Authors
Jitka Kralova1; 1 UCL SSEES, UKDiscussion
This paper is based on a digital ethnographic fieldwork, which consisted of participant observation and interviews with research participants engaged in online debates about the pandemic and current political affairs in the Czech Republic. It was conducted as part of a larger project POPREBEL, which investigates the phenomenon of populist politics in Central and Eastern Europe.
In this paper the author first addresses the process through which the new and unprecedented pandemic reality, characterised by various government-imposed restrictions and lockdowns, led to experiences of isolation, alienation, and fragmentation, as described by the participants. Based on thesefirst-hand accounts, the paper provides a brief background to the emergent conditions of the socio-economic precarity (aggravated by the Covid-19 pandemic), which has become a pivotal component for many of the research participants’ everyday reality, shaping not only their lives but also political choices. It then traces some of the common patterns through which the participants became interested, engaged and actively involved in various anti-systemic and protest movements, which organised (both online and offline) around their opposition to the Covid-19 imposed measures and restrictions. The author discusses how such (re)politicization, in which some of her participants were involved, went hand in hand and was further bolstered by their declining trust in the conventional political, medical and media discourses and institutions in the country.

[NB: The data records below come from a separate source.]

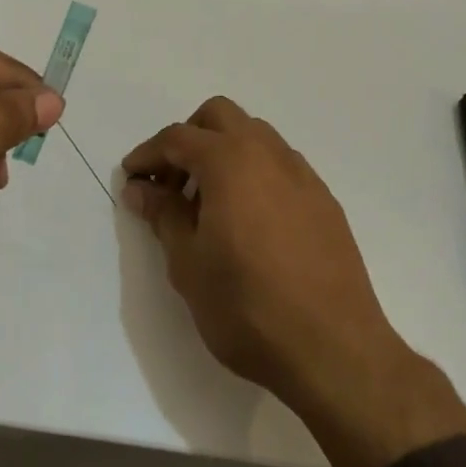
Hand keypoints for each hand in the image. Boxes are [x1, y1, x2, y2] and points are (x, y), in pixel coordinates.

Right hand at [122, 97, 465, 466]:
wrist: (334, 350)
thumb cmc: (247, 307)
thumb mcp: (189, 264)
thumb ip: (163, 215)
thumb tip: (141, 188)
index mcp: (230, 161)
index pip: (178, 138)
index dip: (148, 154)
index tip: (131, 177)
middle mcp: (268, 154)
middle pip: (219, 117)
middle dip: (189, 138)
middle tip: (171, 182)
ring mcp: (302, 175)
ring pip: (255, 135)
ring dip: (224, 151)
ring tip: (208, 202)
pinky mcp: (324, 200)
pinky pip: (280, 165)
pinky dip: (254, 172)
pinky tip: (248, 219)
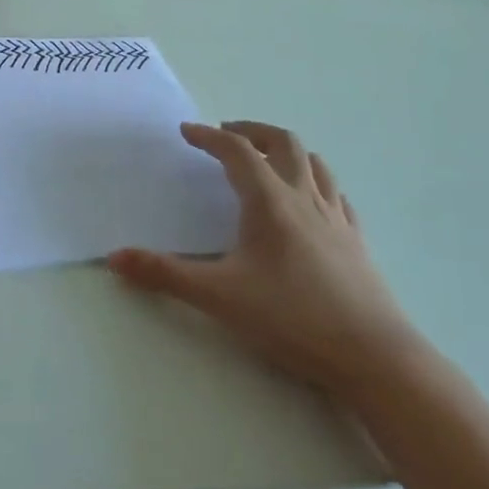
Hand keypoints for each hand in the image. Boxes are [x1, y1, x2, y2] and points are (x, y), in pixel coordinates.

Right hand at [109, 121, 418, 397]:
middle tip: (226, 134)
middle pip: (282, 142)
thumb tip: (115, 258)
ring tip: (266, 158)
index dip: (209, 137)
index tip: (187, 132)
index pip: (236, 151)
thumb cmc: (292, 318)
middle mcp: (304, 198)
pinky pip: (335, 194)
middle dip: (251, 131)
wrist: (374, 357)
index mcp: (269, 201)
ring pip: (314, 163)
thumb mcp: (218, 296)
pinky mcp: (357, 241)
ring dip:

Secondly, the author sketches out some of the key features and mobilisation strategies utilized by those newly formed ‘anti-covid’ groups and movements. In this context, the concept of solidarity as conceptualised by the organisers of this panel is employed, in order to elaborate on the ‘anti-covid’ movement’s discursive strategies. More specifically, it will focus on the ways in which particular narratives of key historical periods have been employed to evoke collective affinity and affective attachments to the nation and its historical ability to resist external forces of domination and oppression.
This paper further interrogates the notion of solidarity as it was experienced by the participants, consisting of a newly found shared epistemology and identity, which were predicated on a strongly antagonistic position towards the mainstream political, media and scientific discourses. Based on these observations, the author of this paper discusses the potential limitations of such solidarity projects and debates the durability of their mutual ties, given the fairly heterogeneous composition of the ‘anti-covid’ movement’s members and the virtual and hybrid nature of their shared environment - the internet.